A friend came to me this week with a question. He has been dating a great girl for 2 months and recently she confessed to him that she had to de-friend him on Facebook because he had so many pictures of his (recent) ex-girlfriend and the ex-girlfriend was so beautiful it was making her feel insecure. He assured her that the ex is in the past, he’s with her because he wants to be with her and she has nothing to worry about.
My 2 cents: I told him that while it’s not an ideal scenario at least she told him how she was honestly feeling instead of keeping it inside and acting weird in other situations where he would have no clue what was wrong (which the majority of girls would do in my opinion). I told him if it’s in the past and he doesn’t care, just delete the pictures! Save them in a hidden folder if you want the memories down the road, but for now take them off Facebook. If this relationship doesn’t work out because of this or for any other reason it’s not going to help him in future relationships to have tons of pictures of his ex on Facebook anyway. This is a time when they are trying to build trust and if he really doesn’t care he should be more flexible and more sensitive to her feelings.

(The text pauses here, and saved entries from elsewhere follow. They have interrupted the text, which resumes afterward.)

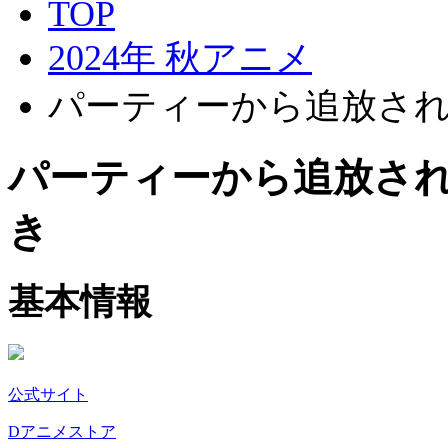
TOP
2024年 秋アニメ
パーティーから追放さ
パーティーから追放さ
き
基本情報
公式サイト
Dアニメストア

I’ve been informally polling my friends on their thoughts on this and another said that this is a red flag and that you should be cautious dating someone this insecure and jealous. They said that they have pictures up of their exes and it’s just memories of the past and they are friends with their exes now so it would be weird if they took all the pictures down. I kind of think it’s a minor flaw in the grand scheme of things if the person is great in many other ways. Most of my girl friends say they do snoop Facebook to look at exes out of curiosity and while sometimes they feel insecure if they’re particularly beautiful, overall it just satisfies that curiosity and allows you a glimpse into your partners past without interrogating them or seeming too interested. Some even go as far as looking at exgirlfriend’s friends to see more pictures of said ex-girlfriend.

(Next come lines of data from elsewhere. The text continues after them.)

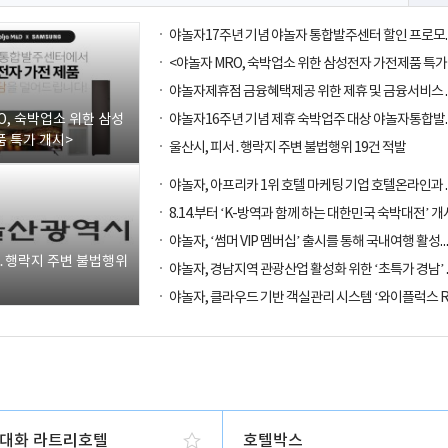
O, 숙박업소 위한 삼성
 특가 개시>
울산시, 피서․행락지 주변 불법행위 19건 적발
8.14.부터 ‘K-방역과 함께 하는 대한민국 숙박대전’ 개
야놀자, ‘썸머 VIP 멤버십’ 출시를 통해
서․행락지 주변 불법행위
대화 라트리호텔
호텔박스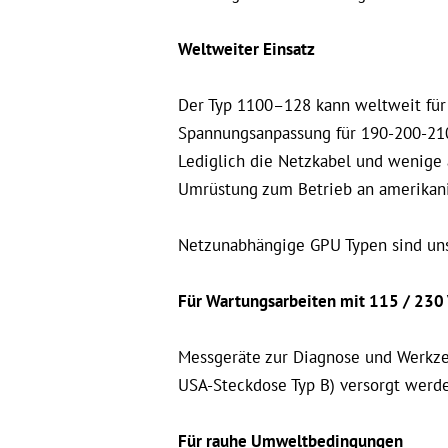
Weltweiter Einsatz
Der Typ 1100–128 kann weltweit für 
Spannungsanpassung für 190-200-210
Lediglich die Netzkabel und wenige
Umrüstung zum Betrieb an amerikani
Netzunabhängige GPU Typen sind u
Für Wartungsarbeiten mit 115 / 230 
Messgeräte zur Diagnose und Werkze
USA-Steckdose Typ B) versorgt werde
Für rauhe Umweltbedingungen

While scrolling through my own pictures I realized that I have pictures with a few exes, but they are buried within tons of selfies and pictures with friends and it’s hard to tell whether I’m standing next to a male friend or an ex. When I scrolled through the pictures my guy friend who had this issue in the first place’s pictures I realized that he had 70+ of this ex (they had dated for a few years) with him, with groups of friends, just by herself, etc. in his “Photos” aka no digging through old albums because he was tagged in all of these. Thinking back though, this guy showed me lots of photos in real albums of him as a kid and growing up the very first time I met him so maybe he is just a very sentimental person who likes to hold onto visual memories in the form of pictures?
Most importantly, he and I want to know what you think!! After a break-up do you delete pictures of exes? Untag? If you’re dating someone new and they made a comment would you delete the pictures of your ex? Would you think they were insane or it was a red flag that they were asking? Does it depend on if you really like the person a whole bunch vs. you’re not too sure about them? Please comment and let us know!!!
Here’s more Overly Attached Girlfriend Memes for your viewing pleasure and to thank you in advance for commenting and telling us your opinion!!
You don’t have to delete them, but they shouldn’t be so prominent. Basically, if I could look at your profile as someone that doesn’t know you and accidentally confuse your ex as you current SO, its time to tone it down with those photos.
Haha yes! This is a great marker for how much is too much.
I don’t think the ” red flag should go to the person who is uncomfortable with the said photos with the ex STILL on FB. Facebook is kind of like your calling card to the world. It tells the world who you are etc. You should not have your couples photos with the ex on FB. Live in the present. Doesn’t mean you are deleting your past/photos, just not keeping it posted on line ( ie keep them in on your personal computer). For me the red flag goes to the person who has no common sense and thinks it’s ok to still be friends with, keep photos of on FB. Are they not over their ex? Also, unfriend your ex’s friends and family ( unless married and have kids together). Move forward. If you start dating someone, and they have to tell you they are uncomfortable as it seems you are attached to your past– your past just hindered your present and perhaps your future. If your ex still keeps photos of you as a couple on their FB page, ask them to remove. They may not, but at least you did your due diligence. Protect your present and your future.
That’s a good point. For me I have to block exes that I’m not over so I don’t have to keep seeing them so if they’re not blocked their pictures or presence don’t bring up any strong feelings in me and neither does their presence. I agree it’s definitely good to move on.